======== Выбранный отрывок ========

Сергей Витальевич Аплонов – директор Научно-исследовательского центра Арктики Санкт-Петербургского государственного университета, профессор, доктор геолого-минералогических наук. В 1982 году окончил Ленинградский горный институт имени Г. В. Плеханова по специальности «горный инженер-геофизик». Основные направления научной работы – геодинамический анализ нефтегазоносных осадочных бассейнов России и мира, геология Арктики, морская геология и геофизика, менеджмент научно-образовательной деятельности.
Сергей Витальевич – автор многих научных публикаций, в том числе монографий и учебников. Имеет опыт чтения лекций и научной работы в университетах США, Канады, Германии, Франции, Великобритании, Норвегии, Швеции, Финляндии, Дании, Нидерландов, а также опыт консалтинга нефтегазовых компаний в сфере стратегии геологоразведочных работ в разнотипных и разновозрастных осадочных бассейнах (Газпром, Лукойл, Роснефть, Татнефть, ExxonMobil, Statoil, Shell, Total).
О высоком признании заслуг С. В. Аплонова, его авторитете среди специалистов мирового уровня свидетельствует и то, что он является членом Правления Университета Арктики (University of Arctic Board of Governors), Наблюдательного совета Нансен-центра (NIERSC Guardian Board) и Межведомственной комиссии по оценке результативности деятельности научных организаций, выполняющих научно-исследовательские, опытно-конструкторские и технологические работы гражданского назначения.
– Для Санкт-Петербургского государственного университета, как и для МГУ, согласно закону, принятому Государственной думой, установлен очень высокий официальный статус «уникального научно-образовательного комплекса, старейшего вуза страны, имеющего огромное значение для развития российского общества». Это классический университет с богатыми традициями, устоявшейся структурой. Казалось бы, все четко выверено и организовано. И вот в университете создается совершенно новое подразделение – Научно-исследовательский центр Арктики, который вы возглавили. Чем это решение было вызвано? Почему именно в СПбГУ?
– Идея создать в нашем университете Арктический центр вызревала достаточно давно. Не стану скрывать, что я был одним из инициаторов его создания. Стимулировал меня опыт, полученный за время работы сначала деканом геологического факультета и директором Института наук о Земле СПбГУ, а позднее – проректором по научной работе всего университета.

========

--- Задание A ---
Скопируйте из текста о С. В. Аплонове всё, начиная со слов «О высоком признании» и вплоть до слов «работы гражданского назначения.».
--- Задание B ---
Дословно повторите строки из записей: всё от строки, содержащей «### Start dpr», и вниз до строки, содержащей «### Push test image to registry», включая обе эти строки.

======== Показанные записи ========

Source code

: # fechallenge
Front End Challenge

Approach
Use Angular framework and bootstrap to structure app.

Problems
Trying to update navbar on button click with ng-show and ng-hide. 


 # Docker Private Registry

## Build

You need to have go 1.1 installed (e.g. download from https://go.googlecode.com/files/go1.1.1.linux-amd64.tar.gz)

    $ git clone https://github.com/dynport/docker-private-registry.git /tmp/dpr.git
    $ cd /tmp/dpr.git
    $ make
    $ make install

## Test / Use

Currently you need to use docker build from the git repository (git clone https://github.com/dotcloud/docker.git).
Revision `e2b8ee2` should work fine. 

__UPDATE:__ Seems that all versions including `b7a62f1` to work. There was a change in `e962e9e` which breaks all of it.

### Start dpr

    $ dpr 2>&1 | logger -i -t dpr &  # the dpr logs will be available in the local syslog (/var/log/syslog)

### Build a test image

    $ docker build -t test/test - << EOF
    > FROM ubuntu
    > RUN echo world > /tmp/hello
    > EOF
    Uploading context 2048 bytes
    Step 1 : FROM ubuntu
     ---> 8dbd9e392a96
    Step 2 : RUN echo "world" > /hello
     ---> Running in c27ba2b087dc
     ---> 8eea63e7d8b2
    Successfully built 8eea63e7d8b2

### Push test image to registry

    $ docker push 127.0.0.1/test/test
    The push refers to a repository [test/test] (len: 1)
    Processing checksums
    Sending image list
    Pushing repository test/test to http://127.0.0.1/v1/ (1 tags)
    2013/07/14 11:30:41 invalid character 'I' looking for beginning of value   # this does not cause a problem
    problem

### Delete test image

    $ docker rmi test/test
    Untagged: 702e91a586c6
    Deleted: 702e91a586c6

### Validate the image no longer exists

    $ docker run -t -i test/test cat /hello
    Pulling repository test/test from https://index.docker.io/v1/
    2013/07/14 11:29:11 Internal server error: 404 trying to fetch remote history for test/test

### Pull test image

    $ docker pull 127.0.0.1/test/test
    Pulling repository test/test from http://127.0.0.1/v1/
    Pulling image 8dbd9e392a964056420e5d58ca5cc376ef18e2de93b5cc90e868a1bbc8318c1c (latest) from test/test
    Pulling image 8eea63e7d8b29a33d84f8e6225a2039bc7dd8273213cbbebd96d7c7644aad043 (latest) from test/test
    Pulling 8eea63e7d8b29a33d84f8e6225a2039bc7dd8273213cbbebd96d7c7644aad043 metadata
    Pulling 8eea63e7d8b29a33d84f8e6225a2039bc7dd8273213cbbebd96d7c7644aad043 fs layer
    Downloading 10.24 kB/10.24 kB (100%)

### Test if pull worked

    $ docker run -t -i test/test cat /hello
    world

========

--- Решение задания A ---
О высоком признании заслуг С. В. Аплонова, его авторитете среди специалистов мирового уровня свидетельствует и то, что он является членом Правления Университета Арктики (University of Arctic Board of Governors), Наблюдательного совета Нансен-центра (NIERSC Guardian Board) и Межведомственной комиссии по оценке результативности деятельности научных организаций, выполняющих научно-исследовательские, опытно-конструкторские и технологические работы гражданского назначения.

--- Решение задания B ---
### Start dpr

    $ dpr 2>&1 | logger -i -t dpr &  # the dpr logs will be available in the local syslog (/var/log/syslog)

### Build a test image

    $ docker build -t test/test - << EOF
    > FROM ubuntu
    > RUN echo world > /tmp/hello
    > EOF
    Uploading context 2048 bytes
    Step 1 : FROM ubuntu
     ---> 8dbd9e392a96
    Step 2 : RUN echo "world" > /hello
     ---> Running in c27ba2b087dc
     ---> 8eea63e7d8b2
    Successfully built 8eea63e7d8b2

### Push test image to registry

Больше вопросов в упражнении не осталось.